Yep, the plot’s twistier than your Nan’s washing in the wind, with a love quadrangle running straight through the heart of it. Heavy on the science part of the fiction, we’re soon informed that Caltiki can mutate and is fueled by radiation, effectively Hulking out, if you will. Coincidentally, a comet is inbound to the Earth’s atmosphere, and it’s radioactive rays enable Caltiki to replicate itself. Well, guess what the malicious organisms first move is? Yep, it oozes around the house, intent on savaging the family and anyone else that crosses it’s path. Eeep!
As 1950s B-movie horror goes, Caltiki is actually pretty awesome. Sure, the script can be a tad cheesy at times, and the acting leans towards the melodramatic, but surely we’d expect no less! And honestly, isn’t that kind of the beauty of it? Of course there are the slightly squirmy moments, like the blatant sexism and casual racism which offend our modern sensibilities, but back then they were as commonplace as, well, as amorphous murder blobs seemed to be. The star of the piece is the eponymous creature. Captured in black and white, the pictures shadowy palette lends itself to the malevolent mound, enhancing it’s eerie atmosphere and ensuring that it’s not an entity you could mistake for cute and cuddly.

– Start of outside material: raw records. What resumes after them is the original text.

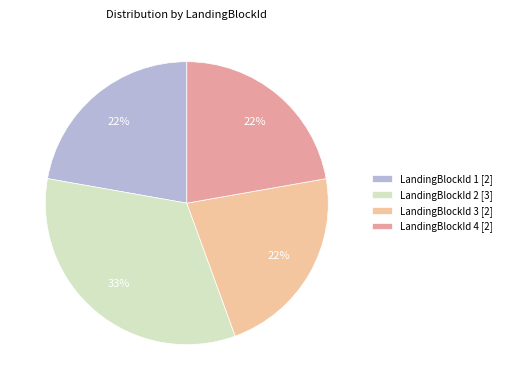

Is there any slice that represents more than half of the pie?

No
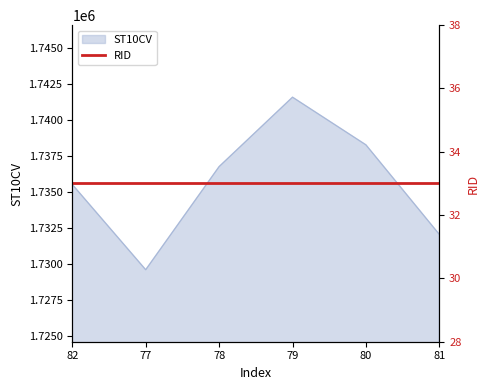

At which category does the chart reach its minimum across all series?

77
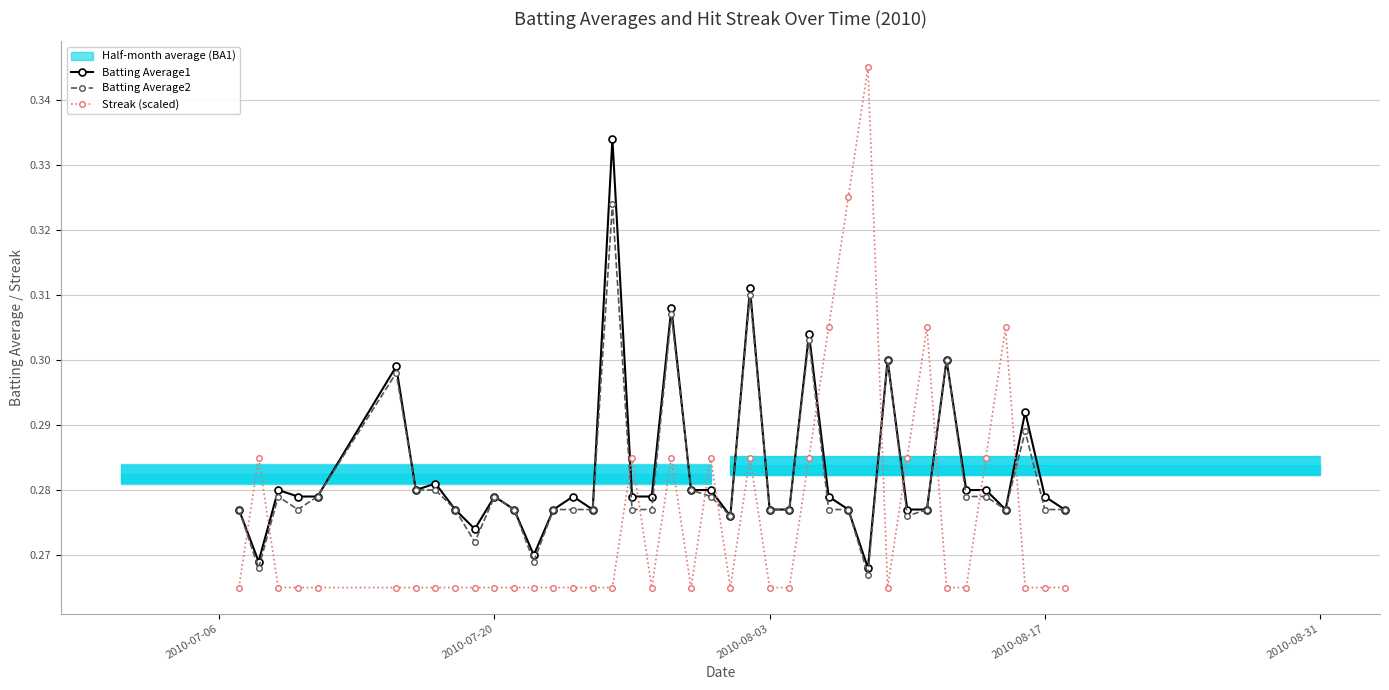

What is the maximum value for Batting Average2?

0.3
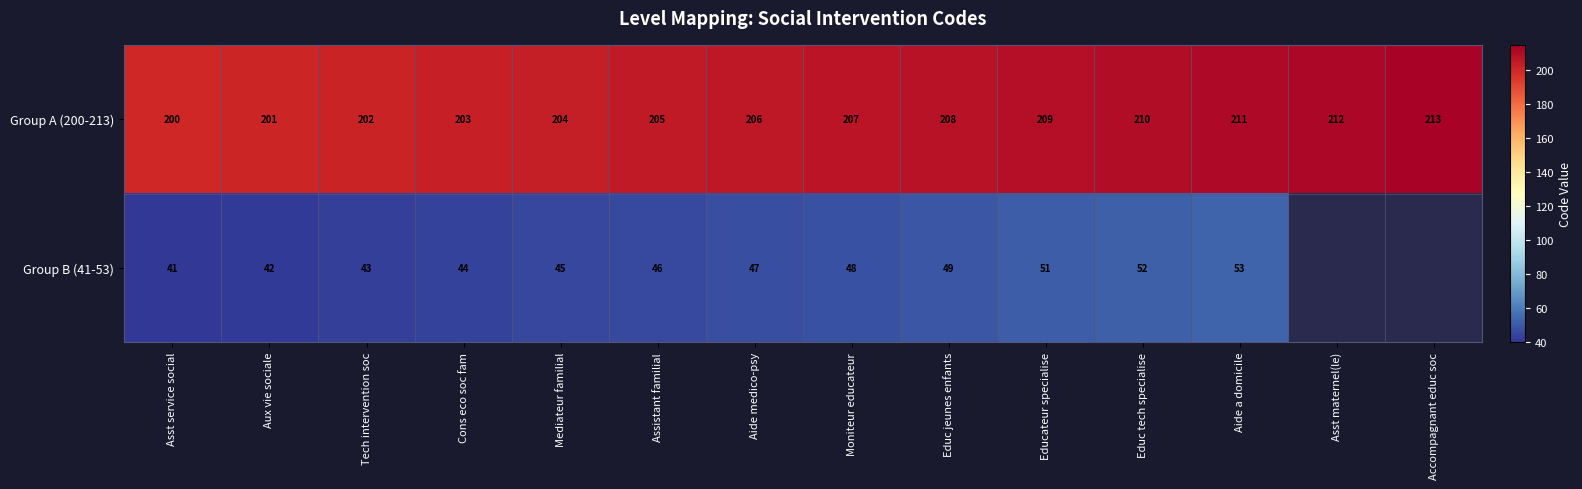

Is the value of Group B (41-53) at Aide a domicile greater than the value of Group A (200-213) at Educ jeunes enfants?

No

Bava’s gorgeous cinematography employs light, shade and angles, giving the film a feel of a classic Hollywood film noir. The model shots are exactly that and incredibly obvious, especially towards the close of the film. Being a bit of a fan of miniature model work, that wasn’t really something that bothered me, and if we’re honest I actually loved it. I would happily watch toy tanks fight giant homicidal lifeforms all day! I can see how it might peeve a more modern audience, or someone with eyes and an irritable disposition, but to me, those scenes were more realistic than the CGI that storytelling seems to overindulge in today.

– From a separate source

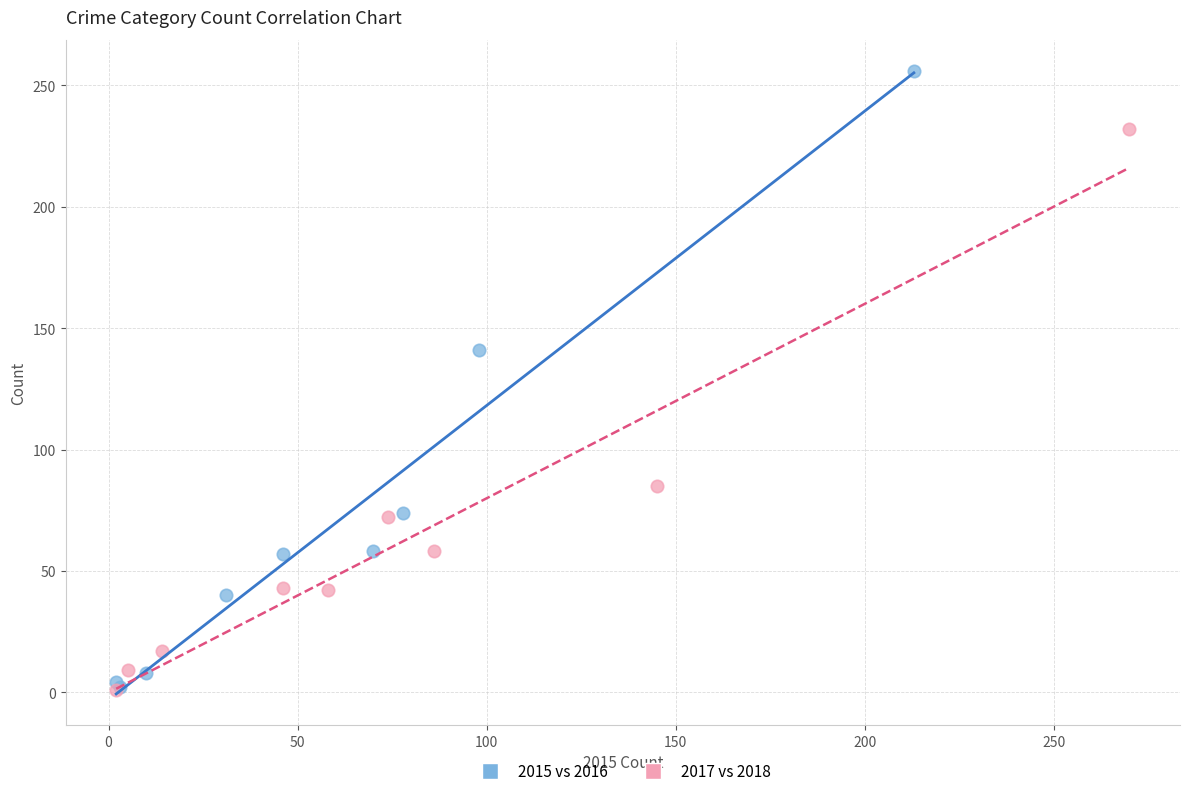

Which series reaches the maximum Y coordinate?

2015 vs 2016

Caltiki stays away from political agenda – a commonplace allegory of the time – instead embracing fear of the unknown in a thrilling story that doesn’t let up; continuously building towards its inevitable conclusion in a true monster mash of horror. Beautifully restored from the original camera negative, the Arrow Video release showcases both Bava and Freda’s talents in high definition and is a must watch for creature feature or Italian horror fans alike.